◆ DATASET RECORDS

>>>

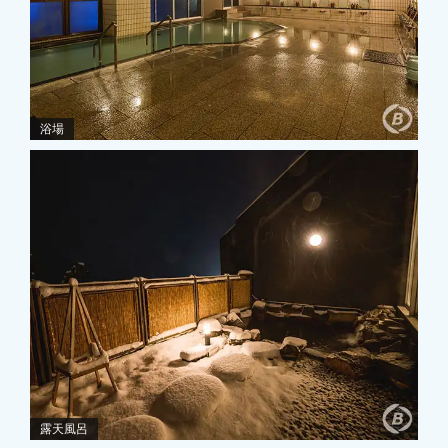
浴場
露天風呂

<<<
>>>

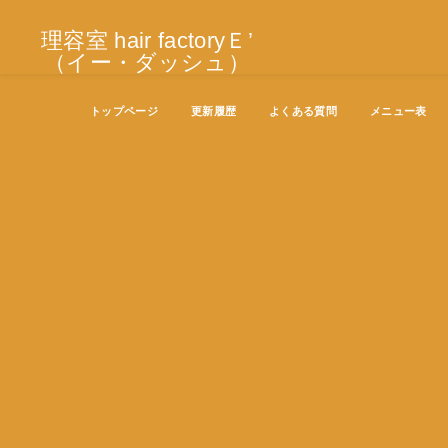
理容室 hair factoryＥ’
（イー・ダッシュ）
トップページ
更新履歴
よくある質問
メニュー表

<<<
>>>

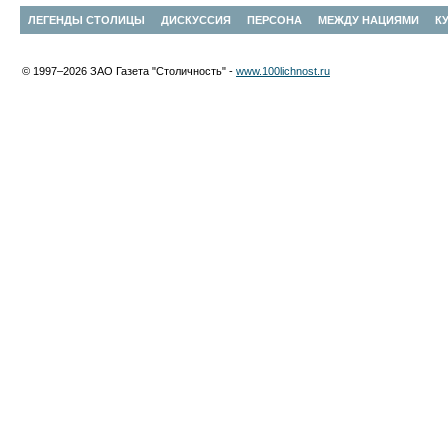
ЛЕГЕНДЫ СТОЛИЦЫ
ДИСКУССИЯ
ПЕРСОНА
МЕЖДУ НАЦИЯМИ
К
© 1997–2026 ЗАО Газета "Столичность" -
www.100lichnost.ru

<<<

◆ WORK INSTRUCTIONS
Keeping every character as it is, restate the lines above that run from the line with "МЕЖДУ НАЦИЯМИ" through the line with "www.100lichnost.ru", both included, and nothing else.

◆ THE COMPLETED TASK
МЕЖДУ НАЦИЯМИ
К
© 1997–2026 ЗАО Газета "Столичность" -
www.100lichnost.ru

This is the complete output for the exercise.